[Plain-text document sources]
+++++

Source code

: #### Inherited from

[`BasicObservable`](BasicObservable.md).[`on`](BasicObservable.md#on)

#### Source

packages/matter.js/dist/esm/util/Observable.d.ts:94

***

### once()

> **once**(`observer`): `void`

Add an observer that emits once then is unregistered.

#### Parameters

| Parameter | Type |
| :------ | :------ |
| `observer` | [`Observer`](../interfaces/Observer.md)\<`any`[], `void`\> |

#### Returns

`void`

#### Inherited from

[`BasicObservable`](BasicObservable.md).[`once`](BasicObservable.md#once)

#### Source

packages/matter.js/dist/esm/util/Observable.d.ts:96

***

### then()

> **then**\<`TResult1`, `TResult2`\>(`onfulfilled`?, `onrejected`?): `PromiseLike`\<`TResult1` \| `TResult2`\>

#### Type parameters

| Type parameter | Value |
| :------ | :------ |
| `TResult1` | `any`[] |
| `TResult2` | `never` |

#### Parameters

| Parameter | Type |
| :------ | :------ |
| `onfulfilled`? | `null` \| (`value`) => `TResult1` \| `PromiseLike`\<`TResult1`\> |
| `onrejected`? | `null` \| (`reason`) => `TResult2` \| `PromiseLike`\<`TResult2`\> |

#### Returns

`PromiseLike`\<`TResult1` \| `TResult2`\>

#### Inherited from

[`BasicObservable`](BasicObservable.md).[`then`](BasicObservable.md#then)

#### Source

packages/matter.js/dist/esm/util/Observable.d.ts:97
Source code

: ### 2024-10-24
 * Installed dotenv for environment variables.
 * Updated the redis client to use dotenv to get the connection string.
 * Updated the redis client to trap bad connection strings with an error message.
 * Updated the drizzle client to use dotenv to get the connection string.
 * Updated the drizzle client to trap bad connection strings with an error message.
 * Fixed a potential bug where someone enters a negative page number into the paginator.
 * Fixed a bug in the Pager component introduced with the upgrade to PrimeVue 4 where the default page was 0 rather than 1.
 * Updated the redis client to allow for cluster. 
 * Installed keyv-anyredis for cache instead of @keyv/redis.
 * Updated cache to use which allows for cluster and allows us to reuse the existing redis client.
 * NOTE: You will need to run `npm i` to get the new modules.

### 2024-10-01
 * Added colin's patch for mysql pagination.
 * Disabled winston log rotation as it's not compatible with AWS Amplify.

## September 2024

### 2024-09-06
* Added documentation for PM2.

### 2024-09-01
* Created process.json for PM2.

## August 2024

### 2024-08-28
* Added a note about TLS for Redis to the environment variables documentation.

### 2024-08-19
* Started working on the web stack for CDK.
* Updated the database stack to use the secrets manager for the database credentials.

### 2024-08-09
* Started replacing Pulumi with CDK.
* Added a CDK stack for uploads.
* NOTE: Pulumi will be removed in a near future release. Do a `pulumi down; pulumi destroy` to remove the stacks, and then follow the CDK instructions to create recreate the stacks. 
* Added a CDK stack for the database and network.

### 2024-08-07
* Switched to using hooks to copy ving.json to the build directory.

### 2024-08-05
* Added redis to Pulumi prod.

+++++

_What you have to do_: Count the lines of the records that contain the string "matter", with case counting, and give only the number.

_Exercise solution_: 3